After encountering this problem several more times, Buolamwini started digging into the bias that led to darker-skinned faces not being recognized. She uncovered even more bias — algorithms designed to sort people by gender not only relied on binary ideas of gender, but often misgendered women of color. Similarly, they were bad at guessing the age of dark-skinned people. She discovered real-life ways that algorithms trained on limited data sets could harm people, such as test proctoring software that would flag disabled people as potentially cheating due to their need to moving more or differently than an able-bodied and neurotypical student might, or the potential deadly risk of self-driving cars not recognizing dark-skinned pedestrians in time to avoid striking them… And of course, the danger of a person being misidentified as a criminal suspect due to algorithms doing a poor job of differentiating between dark-skinned people.

This book is one part pop-sci and one part memoir, as Buolamwini not only explains AI and algorithms, but also talks about her personal journey through academia and activism as she attempts to educate people about the risks and convince the companies behind these algorithms to do better. Along the way, as she runs her own experiments, she has to grapple with the ethics of sourcing and labeling data sets (which brings us back to the issues with image generation, but I digress…).

I found this book very enlightening and entertaining. It didn’t so much tell me things I didn’t already know or suspect, but instead enhanced my knowledge about something I didn’t have a deep understanding about. It’s very much designed to help the layperson understand AI ethics — people who are already deep in the field probably won’t find much new here in that regard, but might still enjoy hearing about Buolamwini’s journey, and it will give them something to discuss with the people in their lives who don’t “get” what they do.

I chose the audiobook for this one, and it’s read by the author, which was great. When a story is this personal, I love hearing it in the author’s words! But I do think my long-term understanding of the subject would be enhanced if I had read it with my eyeballs instead, because then I could have more easily flipped back and forth.

CWs and TWs: This book discusses racism, colorism, sexism, ableism, and policing, mostly as institutionalized issues rather than individual instances.
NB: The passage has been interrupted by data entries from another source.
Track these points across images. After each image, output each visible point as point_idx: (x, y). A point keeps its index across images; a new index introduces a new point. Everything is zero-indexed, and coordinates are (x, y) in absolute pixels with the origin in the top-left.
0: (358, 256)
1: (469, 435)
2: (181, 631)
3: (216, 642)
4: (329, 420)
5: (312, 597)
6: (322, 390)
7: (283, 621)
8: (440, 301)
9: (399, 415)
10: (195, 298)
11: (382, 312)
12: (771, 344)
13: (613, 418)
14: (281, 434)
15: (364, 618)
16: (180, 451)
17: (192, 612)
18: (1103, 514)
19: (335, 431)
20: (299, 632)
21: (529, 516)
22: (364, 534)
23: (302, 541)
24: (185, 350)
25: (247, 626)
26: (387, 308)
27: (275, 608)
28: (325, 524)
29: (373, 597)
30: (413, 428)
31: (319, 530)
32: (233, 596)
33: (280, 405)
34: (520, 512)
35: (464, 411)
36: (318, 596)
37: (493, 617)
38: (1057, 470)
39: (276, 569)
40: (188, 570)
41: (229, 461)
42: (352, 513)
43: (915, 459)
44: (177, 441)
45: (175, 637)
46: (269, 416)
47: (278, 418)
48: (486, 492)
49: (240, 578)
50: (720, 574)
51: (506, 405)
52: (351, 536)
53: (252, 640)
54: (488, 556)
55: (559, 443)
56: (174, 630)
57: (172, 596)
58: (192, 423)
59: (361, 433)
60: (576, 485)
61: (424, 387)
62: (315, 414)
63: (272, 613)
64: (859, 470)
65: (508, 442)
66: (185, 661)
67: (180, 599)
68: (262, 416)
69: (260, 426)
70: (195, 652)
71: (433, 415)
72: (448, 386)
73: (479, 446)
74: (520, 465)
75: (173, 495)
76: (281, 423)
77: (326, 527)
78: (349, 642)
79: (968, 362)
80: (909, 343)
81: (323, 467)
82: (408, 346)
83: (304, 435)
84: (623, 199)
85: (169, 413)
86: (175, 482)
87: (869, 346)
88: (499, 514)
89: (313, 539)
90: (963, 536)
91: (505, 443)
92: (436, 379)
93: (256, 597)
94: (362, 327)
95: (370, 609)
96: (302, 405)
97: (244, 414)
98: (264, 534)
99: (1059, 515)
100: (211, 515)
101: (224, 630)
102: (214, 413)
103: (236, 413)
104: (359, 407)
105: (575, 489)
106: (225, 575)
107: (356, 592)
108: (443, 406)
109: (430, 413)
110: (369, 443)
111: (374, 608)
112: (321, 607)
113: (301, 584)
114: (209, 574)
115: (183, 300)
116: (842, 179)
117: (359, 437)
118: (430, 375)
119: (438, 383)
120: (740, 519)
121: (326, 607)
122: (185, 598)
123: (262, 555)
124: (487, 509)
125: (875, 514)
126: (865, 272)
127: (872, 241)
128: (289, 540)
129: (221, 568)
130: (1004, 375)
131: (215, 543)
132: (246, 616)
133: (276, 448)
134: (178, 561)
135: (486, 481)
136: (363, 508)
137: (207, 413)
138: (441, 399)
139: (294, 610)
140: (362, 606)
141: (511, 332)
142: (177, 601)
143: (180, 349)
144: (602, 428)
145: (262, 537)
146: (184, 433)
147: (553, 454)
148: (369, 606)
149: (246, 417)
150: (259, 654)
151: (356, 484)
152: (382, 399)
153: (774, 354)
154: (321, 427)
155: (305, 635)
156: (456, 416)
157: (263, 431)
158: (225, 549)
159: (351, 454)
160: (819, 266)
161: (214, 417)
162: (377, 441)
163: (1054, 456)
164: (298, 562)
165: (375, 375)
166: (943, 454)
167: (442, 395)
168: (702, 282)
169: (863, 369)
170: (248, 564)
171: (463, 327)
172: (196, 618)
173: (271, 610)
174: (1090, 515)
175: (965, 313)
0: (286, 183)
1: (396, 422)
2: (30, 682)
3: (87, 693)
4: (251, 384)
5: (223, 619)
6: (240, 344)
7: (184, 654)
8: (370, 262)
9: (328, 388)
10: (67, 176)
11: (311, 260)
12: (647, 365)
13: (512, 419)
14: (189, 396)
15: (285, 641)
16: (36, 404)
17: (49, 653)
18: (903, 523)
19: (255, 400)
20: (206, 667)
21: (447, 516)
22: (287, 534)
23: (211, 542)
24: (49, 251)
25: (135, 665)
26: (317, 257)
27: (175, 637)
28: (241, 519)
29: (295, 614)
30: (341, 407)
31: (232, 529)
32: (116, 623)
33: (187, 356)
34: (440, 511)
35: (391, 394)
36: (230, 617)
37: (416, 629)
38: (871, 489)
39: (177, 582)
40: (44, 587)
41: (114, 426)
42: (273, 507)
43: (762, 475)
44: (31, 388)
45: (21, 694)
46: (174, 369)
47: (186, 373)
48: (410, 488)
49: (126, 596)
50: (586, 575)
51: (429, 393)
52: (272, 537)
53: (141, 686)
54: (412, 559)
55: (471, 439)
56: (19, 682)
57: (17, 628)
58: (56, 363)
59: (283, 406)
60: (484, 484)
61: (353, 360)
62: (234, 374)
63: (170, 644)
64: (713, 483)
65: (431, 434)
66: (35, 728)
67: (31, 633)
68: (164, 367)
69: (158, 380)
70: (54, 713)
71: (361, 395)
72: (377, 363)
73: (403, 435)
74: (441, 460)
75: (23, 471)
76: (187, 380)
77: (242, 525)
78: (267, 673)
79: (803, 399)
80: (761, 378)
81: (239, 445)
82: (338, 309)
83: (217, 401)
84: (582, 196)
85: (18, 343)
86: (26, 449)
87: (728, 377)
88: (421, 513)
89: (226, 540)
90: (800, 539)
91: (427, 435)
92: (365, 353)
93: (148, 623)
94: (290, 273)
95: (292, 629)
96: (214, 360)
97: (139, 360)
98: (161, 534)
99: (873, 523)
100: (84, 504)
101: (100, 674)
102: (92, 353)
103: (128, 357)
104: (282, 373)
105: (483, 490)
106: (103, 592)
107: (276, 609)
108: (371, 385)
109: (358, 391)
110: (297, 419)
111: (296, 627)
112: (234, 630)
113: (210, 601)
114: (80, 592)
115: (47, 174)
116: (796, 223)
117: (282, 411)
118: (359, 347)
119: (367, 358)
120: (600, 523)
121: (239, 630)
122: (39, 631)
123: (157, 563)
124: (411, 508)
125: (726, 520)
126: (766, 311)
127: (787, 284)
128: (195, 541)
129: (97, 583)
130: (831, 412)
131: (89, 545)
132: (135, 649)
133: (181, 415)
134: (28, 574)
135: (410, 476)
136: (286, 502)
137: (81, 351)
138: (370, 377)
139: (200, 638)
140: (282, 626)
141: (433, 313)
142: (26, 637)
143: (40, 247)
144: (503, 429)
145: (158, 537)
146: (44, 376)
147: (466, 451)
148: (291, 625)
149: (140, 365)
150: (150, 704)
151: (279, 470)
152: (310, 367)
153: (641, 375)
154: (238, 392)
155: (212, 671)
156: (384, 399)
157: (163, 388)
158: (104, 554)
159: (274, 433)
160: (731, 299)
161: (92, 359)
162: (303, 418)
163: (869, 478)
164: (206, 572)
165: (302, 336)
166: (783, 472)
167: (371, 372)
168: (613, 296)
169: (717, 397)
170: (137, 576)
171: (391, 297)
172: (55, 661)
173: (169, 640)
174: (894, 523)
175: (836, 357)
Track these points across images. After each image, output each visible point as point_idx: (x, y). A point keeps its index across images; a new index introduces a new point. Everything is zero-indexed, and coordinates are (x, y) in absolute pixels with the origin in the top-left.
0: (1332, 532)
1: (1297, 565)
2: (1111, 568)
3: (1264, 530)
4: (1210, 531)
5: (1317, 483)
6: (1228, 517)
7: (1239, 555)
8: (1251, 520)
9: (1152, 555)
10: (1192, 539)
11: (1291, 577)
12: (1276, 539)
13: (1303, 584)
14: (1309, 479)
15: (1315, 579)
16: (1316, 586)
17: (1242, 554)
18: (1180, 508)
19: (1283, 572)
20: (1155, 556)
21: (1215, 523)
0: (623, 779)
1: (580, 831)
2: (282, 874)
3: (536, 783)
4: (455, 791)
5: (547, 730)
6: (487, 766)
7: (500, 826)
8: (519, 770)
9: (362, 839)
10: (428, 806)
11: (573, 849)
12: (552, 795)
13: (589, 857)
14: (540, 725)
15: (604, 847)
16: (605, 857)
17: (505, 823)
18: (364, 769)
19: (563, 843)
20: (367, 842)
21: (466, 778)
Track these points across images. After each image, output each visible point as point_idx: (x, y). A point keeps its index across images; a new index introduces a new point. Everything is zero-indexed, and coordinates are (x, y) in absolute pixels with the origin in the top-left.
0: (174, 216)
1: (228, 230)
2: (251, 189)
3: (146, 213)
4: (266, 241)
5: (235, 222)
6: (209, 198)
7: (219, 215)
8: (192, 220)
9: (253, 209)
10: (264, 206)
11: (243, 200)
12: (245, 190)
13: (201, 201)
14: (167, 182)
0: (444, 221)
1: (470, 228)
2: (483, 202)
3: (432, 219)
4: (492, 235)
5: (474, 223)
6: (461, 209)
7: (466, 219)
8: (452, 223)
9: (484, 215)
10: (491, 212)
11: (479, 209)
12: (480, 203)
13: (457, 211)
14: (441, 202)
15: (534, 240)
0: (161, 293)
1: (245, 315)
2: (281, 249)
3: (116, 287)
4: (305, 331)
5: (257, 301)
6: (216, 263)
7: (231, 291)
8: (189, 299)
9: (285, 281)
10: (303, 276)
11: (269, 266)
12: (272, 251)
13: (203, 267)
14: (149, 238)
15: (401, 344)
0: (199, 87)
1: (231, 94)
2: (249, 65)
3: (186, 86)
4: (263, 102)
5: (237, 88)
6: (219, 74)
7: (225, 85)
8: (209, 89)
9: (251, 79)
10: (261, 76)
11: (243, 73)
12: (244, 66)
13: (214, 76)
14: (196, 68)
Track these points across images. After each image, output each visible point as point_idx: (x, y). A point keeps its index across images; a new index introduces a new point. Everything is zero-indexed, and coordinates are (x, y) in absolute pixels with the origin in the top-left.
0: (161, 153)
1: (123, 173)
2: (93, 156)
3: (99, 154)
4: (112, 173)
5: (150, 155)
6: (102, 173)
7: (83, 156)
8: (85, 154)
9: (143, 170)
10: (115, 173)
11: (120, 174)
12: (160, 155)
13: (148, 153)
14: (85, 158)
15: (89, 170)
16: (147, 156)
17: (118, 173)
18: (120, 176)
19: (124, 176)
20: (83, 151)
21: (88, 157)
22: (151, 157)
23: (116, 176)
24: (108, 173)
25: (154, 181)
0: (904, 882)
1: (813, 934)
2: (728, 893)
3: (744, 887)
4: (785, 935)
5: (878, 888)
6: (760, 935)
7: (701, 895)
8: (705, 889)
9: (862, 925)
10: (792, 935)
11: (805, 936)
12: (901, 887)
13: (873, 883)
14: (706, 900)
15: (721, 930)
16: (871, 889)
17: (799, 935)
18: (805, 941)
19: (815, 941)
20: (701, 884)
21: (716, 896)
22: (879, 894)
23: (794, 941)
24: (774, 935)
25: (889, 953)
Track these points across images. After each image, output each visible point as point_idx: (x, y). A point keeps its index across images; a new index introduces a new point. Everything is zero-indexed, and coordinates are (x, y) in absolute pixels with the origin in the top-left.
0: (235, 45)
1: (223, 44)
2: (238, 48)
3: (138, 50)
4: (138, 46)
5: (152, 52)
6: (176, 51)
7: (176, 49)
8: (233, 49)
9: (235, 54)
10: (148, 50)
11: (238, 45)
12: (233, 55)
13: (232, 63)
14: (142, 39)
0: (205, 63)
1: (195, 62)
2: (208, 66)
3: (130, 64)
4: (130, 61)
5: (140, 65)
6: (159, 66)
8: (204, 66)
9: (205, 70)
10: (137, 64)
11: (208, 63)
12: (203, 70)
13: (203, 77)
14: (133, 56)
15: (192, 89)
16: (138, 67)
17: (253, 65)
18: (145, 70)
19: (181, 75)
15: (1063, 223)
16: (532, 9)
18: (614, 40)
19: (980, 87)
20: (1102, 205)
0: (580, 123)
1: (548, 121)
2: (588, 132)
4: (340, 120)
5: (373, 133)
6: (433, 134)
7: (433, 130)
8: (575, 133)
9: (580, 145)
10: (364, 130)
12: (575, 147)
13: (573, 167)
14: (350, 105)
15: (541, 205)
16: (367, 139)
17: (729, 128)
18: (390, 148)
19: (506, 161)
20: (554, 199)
Format and Source: I read this as an audiobook from Sno-Isle Libraries.

Book Bingo Prompts

Nook & Cranny (Card 2) The Future is Feminist. I thought I’d read some sort of sci-fi for this prompt, but when I heard about Unmasking AI, I knew it was a great choice. After all, in order to have a feminist future, we need forward-thinking, intersectional feminist scientists like Dr. Buolamwini today.

Book Bingo Progress

Nook & Cranny (Card 1): 17 out of 25 prompts complete. 2 bingos.

Nook & Cranny (Card 2): 15 out of 25 prompts complete. 1 bingo.

SAL/SPL Adult Summer Reading: 11 out of 23 prompts, 0 bingos.